**What you need to do**.
Please repeat the lines below, exactly and only, from the one that holds "the provision retaining" through the one that holds "Because these guidelines".

*** Supplied data ***

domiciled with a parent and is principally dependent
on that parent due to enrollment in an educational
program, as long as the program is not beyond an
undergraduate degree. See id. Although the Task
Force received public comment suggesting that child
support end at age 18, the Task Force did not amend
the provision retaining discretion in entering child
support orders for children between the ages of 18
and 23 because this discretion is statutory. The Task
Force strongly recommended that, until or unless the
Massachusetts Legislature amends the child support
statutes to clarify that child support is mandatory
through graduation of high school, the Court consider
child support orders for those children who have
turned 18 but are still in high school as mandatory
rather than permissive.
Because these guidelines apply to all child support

*** End of Supplied data ***
*** Supplied data ***

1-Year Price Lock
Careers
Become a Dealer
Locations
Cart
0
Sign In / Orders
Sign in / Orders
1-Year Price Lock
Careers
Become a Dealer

*** End of Supplied data ***

**Answer box**.
the provision retaining discretion in entering child
support orders for children between the ages of 18
and 23 because this discretion is statutory. The Task
Force strongly recommended that, until or unless the
Massachusetts Legislature amends the child support
statutes to clarify that child support is mandatory
through graduation of high school, the Court consider
child support orders for those children who have
turned 18 but are still in high school as mandatory
rather than permissive.
Because these guidelines apply to all child support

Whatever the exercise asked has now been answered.